Data provided START

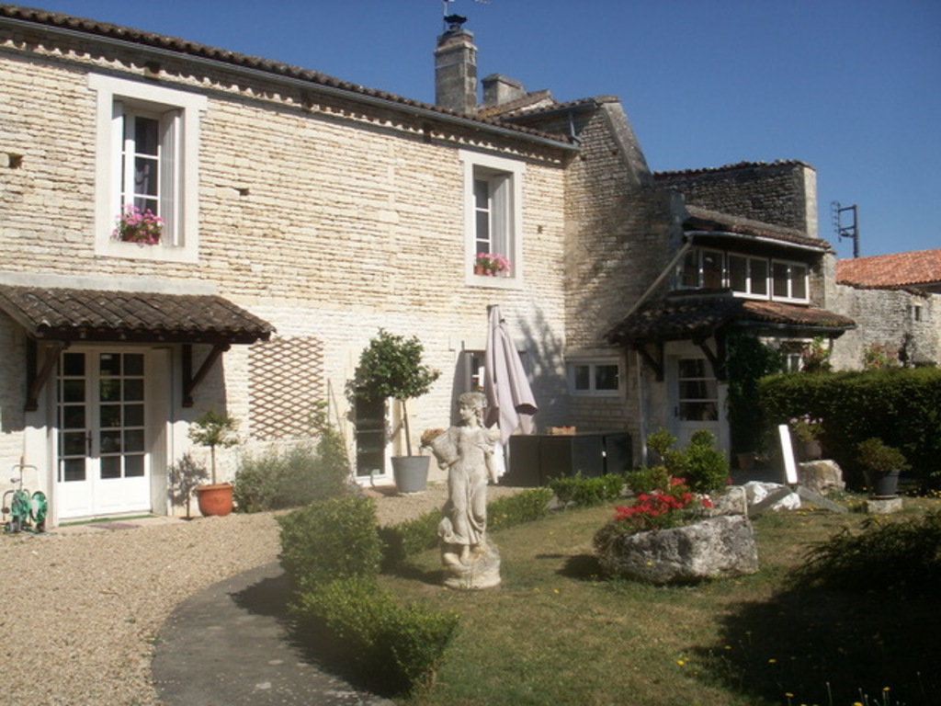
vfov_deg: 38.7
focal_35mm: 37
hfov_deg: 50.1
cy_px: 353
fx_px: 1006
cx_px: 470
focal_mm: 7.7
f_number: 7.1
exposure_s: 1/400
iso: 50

Data provided END
Data provided START

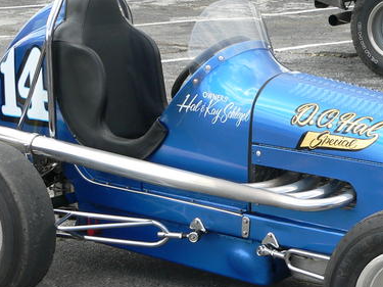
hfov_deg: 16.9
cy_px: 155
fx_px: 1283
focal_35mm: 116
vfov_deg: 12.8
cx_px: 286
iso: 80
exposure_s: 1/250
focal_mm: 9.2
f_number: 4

Data provided END

Problem => What you give back must be the stretch above, starting at the line with "focal_35mm: 116" and ending at the line with "f_number: 4", copied exactly.

Expected answer =>
focal_35mm: 116
vfov_deg: 12.8
cx_px: 286
iso: 80
exposure_s: 1/250
focal_mm: 9.2
f_number: 4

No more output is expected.